VSV-TAA therapy of intracranial GL261 tumors with checkpoint inhibition. (A) C57BL/6 mice bearing 5-day established i.c. GL261 tumors were treated intravenously (n = 7–8 mice per group) with a total of 5 × 10⁶ plaque-forming units (pfu) of VSV-HIF-2α, VSV-Sox-10, and VSV-c-Myc; VSV-HIF-2α, VSV-Sox-10, and VSV-GFP; VSV-N-Ras, VSV-Cyt-c, and VSV-TYRP-1; or VSV-GFP on days 6, 8, and 10; 13, 15, and 17; 20, 22, and 24; and 27, 29, and 31, respectively. Survival with time is shown. Representative of 3 separate experiments. *P = .0001 between VSV-HIF-2α, VSV-Sox-10, and VSV-c-Myc and VSV-GFP, and **P = .0414 between VSV-HIF-2α, VSV-Sox-10, VSV-c-Myc and VSV-HIF-2α, VSV-Sox-10+, VSV-GFP. (B) C57BL/6 mice bearing 5-day established i.c.

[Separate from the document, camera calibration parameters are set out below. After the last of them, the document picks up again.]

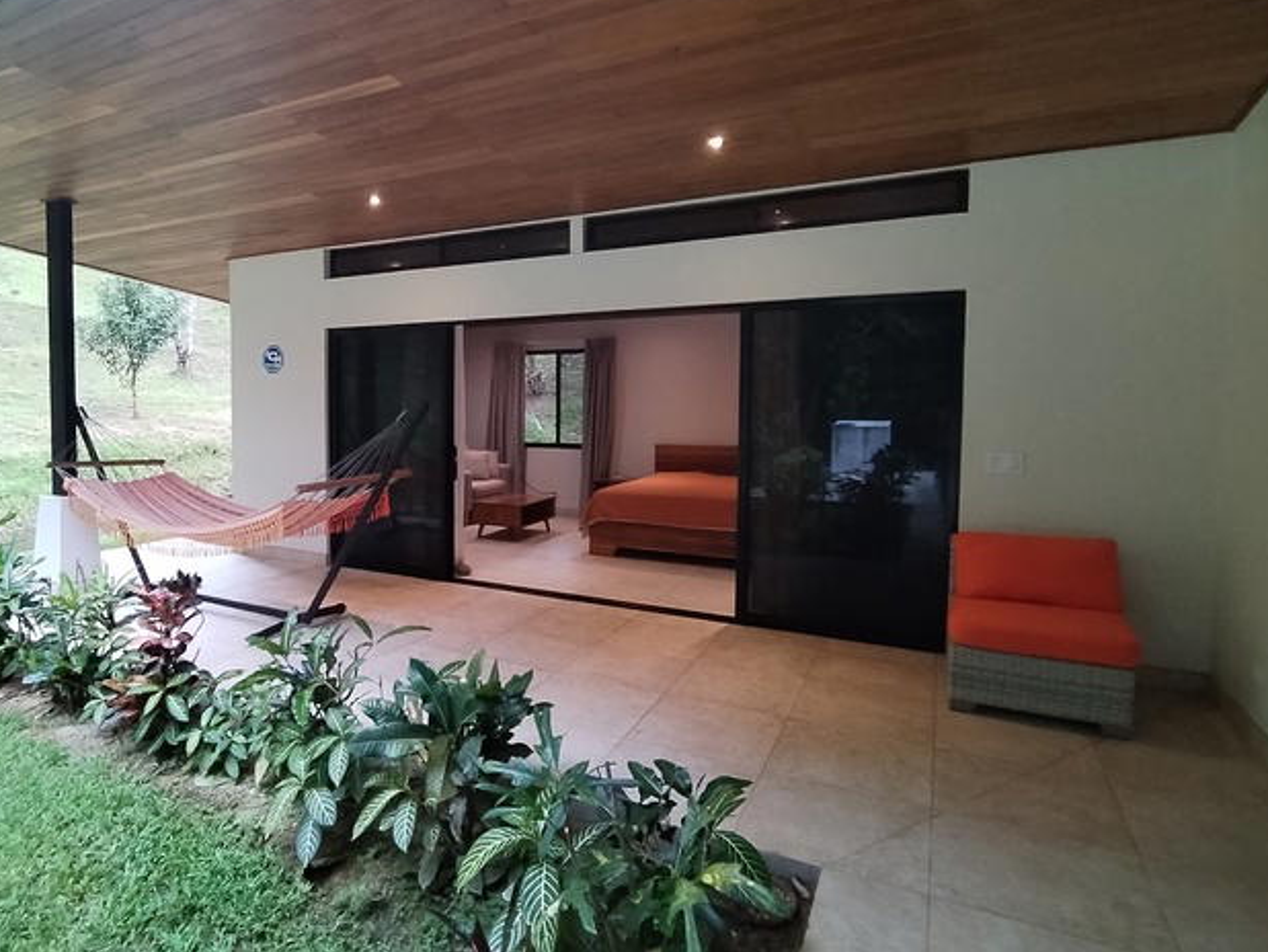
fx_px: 806
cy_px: 453
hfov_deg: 75.1
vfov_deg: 61.1
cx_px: 478
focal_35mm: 22
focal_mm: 1.42
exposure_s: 1/50
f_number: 2.2
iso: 164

GL261 tumors were treated intravenously (n = 7–8 mice per group) with a total of 5 × 10⁶ pfu of VSV-GFP; VSV-HIF-2α, VSV-Sox-10, and VSV-c-Myc, or PBS on days 6, 8, and 10; 13, 15, and 17; and 20, 22, and 24, respectively. On days 13, 15, and 17 and 20, 22, and 24 these groups were treated intravenously with either PBS, control IgG antibody, or anti-PD1 antibody at 10 mg/kg/mouse as shown. Survival with time is shown. Representative of 2 separate experiments. *P = .0006 between VSV + anti-PD1 combination and VSV combination alone.